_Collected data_

▽

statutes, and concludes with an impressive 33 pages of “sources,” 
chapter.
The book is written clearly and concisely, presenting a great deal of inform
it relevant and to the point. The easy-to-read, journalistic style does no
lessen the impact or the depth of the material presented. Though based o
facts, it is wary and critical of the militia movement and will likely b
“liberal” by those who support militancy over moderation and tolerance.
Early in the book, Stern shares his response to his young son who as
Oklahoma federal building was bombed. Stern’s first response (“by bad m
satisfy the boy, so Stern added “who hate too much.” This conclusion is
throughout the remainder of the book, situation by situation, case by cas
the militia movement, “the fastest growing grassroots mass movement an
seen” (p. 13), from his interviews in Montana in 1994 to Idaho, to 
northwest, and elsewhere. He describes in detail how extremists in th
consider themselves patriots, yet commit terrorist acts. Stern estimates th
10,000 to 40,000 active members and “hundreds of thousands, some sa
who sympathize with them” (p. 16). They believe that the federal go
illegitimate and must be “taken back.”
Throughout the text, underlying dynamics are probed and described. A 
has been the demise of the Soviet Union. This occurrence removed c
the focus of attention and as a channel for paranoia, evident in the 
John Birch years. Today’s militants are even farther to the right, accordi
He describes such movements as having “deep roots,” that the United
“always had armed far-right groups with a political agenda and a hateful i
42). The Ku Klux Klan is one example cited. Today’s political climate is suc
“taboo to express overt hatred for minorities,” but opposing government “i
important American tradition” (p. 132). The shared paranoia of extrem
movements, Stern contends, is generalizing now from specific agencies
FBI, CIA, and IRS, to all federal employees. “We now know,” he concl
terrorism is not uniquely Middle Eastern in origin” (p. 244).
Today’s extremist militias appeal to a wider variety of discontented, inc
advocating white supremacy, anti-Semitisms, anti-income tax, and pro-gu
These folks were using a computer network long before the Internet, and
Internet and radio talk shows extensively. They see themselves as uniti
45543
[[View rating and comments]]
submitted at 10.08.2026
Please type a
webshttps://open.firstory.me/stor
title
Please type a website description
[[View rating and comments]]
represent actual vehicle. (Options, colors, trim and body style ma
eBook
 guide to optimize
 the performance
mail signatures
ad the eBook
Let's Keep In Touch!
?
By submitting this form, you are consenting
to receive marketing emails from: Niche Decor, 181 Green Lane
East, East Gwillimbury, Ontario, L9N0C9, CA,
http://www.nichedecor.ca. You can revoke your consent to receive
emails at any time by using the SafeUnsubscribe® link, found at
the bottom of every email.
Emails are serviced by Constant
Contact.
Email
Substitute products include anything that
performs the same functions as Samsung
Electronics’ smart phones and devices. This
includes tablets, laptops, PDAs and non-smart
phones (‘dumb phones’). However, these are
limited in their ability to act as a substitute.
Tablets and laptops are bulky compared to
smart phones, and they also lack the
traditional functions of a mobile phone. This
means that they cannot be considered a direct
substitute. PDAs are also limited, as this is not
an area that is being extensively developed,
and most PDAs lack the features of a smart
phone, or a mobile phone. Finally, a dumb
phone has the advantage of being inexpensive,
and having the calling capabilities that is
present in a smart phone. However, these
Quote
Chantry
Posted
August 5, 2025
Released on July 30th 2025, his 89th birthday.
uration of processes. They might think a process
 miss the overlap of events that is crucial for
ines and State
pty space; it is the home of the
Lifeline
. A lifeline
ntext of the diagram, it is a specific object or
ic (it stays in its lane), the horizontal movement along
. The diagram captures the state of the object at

△

_EXERCISE PROMPT_
Transcribe, exactly and without additions, the lines of the records above, beginning with the line that contains "the performance" and ending with the line that contains "uration of processes.", both included.

_SOLUTION TO THIS EXERCISE_
 the performance
mail signatures
ad the eBook
Let's Keep In Touch!
?
By submitting this form, you are consenting
to receive marketing emails from: Niche Decor, 181 Green Lane
East, East Gwillimbury, Ontario, L9N0C9, CA,
http://www.nichedecor.ca. You can revoke your consent to receive
emails at any time by using the SafeUnsubscribe® link, found at
the bottom of every email.
Emails are serviced by Constant
Contact.
Email
Substitute products include anything that
performs the same functions as Samsung
Electronics’ smart phones and devices. This
includes tablets, laptops, PDAs and non-smart
phones (‘dumb phones’). However, these are
limited in their ability to act as a substitute.
Tablets and laptops are bulky compared to
smart phones, and they also lack the
traditional functions of a mobile phone. This
means that they cannot be considered a direct
substitute. PDAs are also limited, as this is not
an area that is being extensively developed,
and most PDAs lack the features of a smart
phone, or a mobile phone. Finally, a dumb
phone has the advantage of being inexpensive,
and having the calling capabilities that is
present in a smart phone. However, these
Quote
Chantry
Posted
August 5, 2025
Released on July 30th 2025, his 89th birthday.
uration of processes. They might think a process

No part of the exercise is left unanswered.